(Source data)

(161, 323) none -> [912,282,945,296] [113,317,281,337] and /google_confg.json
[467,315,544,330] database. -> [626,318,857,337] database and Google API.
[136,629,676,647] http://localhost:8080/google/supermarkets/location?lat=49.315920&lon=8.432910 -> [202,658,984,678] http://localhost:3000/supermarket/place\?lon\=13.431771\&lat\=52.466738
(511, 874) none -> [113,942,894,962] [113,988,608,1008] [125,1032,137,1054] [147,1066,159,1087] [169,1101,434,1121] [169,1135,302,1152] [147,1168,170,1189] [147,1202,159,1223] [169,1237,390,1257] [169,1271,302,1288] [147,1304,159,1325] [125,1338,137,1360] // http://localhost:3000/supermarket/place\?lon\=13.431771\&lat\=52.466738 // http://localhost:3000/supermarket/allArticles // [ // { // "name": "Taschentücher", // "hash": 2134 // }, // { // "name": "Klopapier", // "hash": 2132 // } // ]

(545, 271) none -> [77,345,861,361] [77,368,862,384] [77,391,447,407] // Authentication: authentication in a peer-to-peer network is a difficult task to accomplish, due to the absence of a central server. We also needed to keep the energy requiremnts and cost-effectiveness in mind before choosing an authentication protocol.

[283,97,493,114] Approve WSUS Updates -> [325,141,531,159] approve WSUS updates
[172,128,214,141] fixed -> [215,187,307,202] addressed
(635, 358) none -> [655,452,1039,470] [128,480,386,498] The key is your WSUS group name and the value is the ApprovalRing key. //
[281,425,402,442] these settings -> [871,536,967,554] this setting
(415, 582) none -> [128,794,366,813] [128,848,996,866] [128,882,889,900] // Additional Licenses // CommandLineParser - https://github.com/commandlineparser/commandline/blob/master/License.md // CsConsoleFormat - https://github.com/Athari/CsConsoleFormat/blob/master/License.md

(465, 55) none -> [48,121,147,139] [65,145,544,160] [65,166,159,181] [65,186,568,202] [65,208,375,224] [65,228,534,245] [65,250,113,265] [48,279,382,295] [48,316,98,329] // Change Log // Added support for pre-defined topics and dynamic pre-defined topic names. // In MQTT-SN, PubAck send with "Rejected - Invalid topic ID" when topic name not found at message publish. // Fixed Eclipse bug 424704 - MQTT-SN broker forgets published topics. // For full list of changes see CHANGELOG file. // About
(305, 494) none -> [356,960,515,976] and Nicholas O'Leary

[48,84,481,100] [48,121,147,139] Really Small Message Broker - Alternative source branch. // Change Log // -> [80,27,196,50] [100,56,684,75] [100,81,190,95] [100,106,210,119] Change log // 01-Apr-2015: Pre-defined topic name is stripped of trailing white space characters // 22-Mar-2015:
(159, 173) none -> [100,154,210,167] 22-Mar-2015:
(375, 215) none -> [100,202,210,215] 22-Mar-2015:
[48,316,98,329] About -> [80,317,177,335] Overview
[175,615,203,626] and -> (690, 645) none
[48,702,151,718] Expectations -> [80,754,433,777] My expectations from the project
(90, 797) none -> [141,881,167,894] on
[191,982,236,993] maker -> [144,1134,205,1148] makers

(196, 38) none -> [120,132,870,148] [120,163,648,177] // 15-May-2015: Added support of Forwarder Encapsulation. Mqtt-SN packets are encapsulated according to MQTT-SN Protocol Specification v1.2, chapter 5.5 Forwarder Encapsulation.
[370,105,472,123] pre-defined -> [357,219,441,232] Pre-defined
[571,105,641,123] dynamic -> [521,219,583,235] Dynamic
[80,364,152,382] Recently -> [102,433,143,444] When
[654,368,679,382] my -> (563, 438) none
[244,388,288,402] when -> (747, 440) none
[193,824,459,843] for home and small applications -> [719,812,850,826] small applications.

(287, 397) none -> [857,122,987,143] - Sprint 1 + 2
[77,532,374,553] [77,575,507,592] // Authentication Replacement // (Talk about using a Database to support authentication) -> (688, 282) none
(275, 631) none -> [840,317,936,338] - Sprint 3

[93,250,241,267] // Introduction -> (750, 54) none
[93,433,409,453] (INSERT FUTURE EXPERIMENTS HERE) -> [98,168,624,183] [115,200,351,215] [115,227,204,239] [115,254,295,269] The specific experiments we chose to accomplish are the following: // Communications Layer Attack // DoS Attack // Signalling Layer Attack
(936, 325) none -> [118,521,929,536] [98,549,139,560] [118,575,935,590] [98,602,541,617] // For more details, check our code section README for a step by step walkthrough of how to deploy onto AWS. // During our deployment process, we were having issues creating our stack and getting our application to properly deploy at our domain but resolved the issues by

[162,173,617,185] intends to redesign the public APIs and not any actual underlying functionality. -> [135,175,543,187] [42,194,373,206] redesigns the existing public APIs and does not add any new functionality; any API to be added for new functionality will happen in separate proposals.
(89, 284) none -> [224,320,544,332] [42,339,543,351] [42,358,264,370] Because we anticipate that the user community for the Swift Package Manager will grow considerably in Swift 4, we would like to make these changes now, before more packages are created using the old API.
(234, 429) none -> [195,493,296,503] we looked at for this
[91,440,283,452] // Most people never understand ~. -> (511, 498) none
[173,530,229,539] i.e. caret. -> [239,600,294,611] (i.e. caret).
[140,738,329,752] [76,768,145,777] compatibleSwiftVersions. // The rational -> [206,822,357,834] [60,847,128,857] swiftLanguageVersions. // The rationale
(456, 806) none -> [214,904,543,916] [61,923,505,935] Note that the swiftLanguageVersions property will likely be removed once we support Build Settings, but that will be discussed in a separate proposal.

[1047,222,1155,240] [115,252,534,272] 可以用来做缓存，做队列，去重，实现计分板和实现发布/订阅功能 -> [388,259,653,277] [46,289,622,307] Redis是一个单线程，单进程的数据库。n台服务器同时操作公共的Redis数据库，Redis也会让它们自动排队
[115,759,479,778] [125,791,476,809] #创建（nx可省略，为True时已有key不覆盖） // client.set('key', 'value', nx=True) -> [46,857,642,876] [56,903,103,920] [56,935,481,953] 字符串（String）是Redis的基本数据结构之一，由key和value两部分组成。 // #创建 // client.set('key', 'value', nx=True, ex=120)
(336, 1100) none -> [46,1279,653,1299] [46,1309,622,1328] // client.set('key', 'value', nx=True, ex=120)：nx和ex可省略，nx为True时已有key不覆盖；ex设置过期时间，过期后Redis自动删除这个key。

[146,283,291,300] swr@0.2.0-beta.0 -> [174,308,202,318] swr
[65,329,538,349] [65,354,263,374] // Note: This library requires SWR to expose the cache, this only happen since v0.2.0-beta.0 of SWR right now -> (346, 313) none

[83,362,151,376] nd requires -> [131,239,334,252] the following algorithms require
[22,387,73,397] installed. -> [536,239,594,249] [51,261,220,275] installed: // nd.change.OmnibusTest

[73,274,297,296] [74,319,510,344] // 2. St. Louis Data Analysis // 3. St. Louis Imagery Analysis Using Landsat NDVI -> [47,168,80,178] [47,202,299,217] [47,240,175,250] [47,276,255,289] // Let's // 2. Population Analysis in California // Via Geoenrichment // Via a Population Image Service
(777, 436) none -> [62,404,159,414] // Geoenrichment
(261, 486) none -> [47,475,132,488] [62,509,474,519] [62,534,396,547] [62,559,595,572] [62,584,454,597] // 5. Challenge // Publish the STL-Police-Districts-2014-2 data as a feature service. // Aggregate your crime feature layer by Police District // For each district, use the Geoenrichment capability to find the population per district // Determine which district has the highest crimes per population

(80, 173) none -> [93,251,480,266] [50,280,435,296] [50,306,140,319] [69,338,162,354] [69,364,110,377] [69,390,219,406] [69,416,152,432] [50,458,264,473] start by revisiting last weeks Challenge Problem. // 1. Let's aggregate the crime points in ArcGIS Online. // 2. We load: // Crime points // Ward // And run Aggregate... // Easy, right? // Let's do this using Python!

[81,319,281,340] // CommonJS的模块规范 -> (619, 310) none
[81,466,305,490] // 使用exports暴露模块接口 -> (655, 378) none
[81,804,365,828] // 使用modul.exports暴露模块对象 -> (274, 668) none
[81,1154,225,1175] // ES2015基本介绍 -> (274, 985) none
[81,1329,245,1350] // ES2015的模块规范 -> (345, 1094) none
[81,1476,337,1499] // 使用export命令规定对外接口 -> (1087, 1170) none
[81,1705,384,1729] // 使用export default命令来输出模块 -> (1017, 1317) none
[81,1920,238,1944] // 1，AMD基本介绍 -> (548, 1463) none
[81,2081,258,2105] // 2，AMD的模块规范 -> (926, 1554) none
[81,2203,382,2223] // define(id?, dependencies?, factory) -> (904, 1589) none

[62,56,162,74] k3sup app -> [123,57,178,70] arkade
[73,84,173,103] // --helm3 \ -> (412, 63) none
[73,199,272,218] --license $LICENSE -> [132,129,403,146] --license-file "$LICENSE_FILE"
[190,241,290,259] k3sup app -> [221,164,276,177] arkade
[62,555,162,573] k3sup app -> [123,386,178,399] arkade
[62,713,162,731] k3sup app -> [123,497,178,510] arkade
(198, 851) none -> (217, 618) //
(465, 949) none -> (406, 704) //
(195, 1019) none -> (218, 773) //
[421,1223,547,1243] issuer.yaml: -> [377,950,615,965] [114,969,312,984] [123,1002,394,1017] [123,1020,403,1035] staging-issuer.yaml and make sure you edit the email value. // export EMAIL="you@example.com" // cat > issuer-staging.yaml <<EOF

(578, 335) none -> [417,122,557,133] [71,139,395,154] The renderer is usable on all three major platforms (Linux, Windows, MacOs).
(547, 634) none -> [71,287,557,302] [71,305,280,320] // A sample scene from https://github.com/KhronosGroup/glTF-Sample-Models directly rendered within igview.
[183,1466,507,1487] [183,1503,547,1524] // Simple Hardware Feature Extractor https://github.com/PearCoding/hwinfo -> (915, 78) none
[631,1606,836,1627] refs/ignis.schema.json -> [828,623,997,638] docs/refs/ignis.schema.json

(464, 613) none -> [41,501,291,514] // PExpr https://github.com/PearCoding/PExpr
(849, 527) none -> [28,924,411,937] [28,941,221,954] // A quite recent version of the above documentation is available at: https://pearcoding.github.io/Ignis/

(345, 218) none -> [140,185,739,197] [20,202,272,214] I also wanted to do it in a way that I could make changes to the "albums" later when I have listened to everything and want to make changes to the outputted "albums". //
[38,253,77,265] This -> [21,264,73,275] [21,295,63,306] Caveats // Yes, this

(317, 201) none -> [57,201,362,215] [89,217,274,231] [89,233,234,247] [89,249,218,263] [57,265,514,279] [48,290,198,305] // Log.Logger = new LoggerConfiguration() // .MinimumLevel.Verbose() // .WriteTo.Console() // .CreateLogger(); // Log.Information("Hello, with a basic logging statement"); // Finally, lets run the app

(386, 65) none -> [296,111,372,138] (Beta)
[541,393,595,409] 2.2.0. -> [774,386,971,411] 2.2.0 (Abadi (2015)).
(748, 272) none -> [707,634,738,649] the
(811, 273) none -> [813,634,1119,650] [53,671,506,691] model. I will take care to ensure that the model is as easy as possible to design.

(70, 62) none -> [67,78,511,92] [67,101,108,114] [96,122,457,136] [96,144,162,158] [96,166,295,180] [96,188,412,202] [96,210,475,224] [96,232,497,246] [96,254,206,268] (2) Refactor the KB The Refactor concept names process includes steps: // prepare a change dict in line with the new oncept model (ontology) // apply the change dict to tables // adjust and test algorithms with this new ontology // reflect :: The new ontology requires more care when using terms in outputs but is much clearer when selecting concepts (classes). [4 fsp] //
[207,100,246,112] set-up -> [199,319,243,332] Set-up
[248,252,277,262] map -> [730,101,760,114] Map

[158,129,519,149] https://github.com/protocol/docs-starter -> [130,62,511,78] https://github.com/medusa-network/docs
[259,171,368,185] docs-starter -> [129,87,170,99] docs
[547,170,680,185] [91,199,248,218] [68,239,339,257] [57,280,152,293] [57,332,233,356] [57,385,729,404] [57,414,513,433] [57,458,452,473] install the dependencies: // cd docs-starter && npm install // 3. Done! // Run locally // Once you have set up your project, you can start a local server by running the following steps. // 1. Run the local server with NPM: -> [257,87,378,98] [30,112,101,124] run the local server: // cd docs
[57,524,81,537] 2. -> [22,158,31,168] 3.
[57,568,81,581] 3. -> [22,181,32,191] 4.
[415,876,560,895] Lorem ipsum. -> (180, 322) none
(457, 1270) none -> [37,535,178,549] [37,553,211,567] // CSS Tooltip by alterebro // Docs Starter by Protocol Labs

• **TASK STATEMENT**: The lines above, starting at the one with "(464, 613) none" and ending at the one with "[38,253,77,265] This ->", are the only ones to return, exactly as written.

• **THE COMPLETED TASK**:
(464, 613) none -> [41,501,291,514] // PExpr https://github.com/PearCoding/PExpr
(849, 527) none -> [28,924,411,937] [28,941,221,954] // A quite recent version of the above documentation is available at: https://pearcoding.github.io/Ignis/

(345, 218) none -> [140,185,739,197] [20,202,272,214] I also wanted to do it in a way that I could make changes to the "albums" later when I have listened to everything and want to make changes to the outputted "albums". //
[38,253,77,265] This -> [21,264,73,275] [21,295,63,306] Caveats // Yes, this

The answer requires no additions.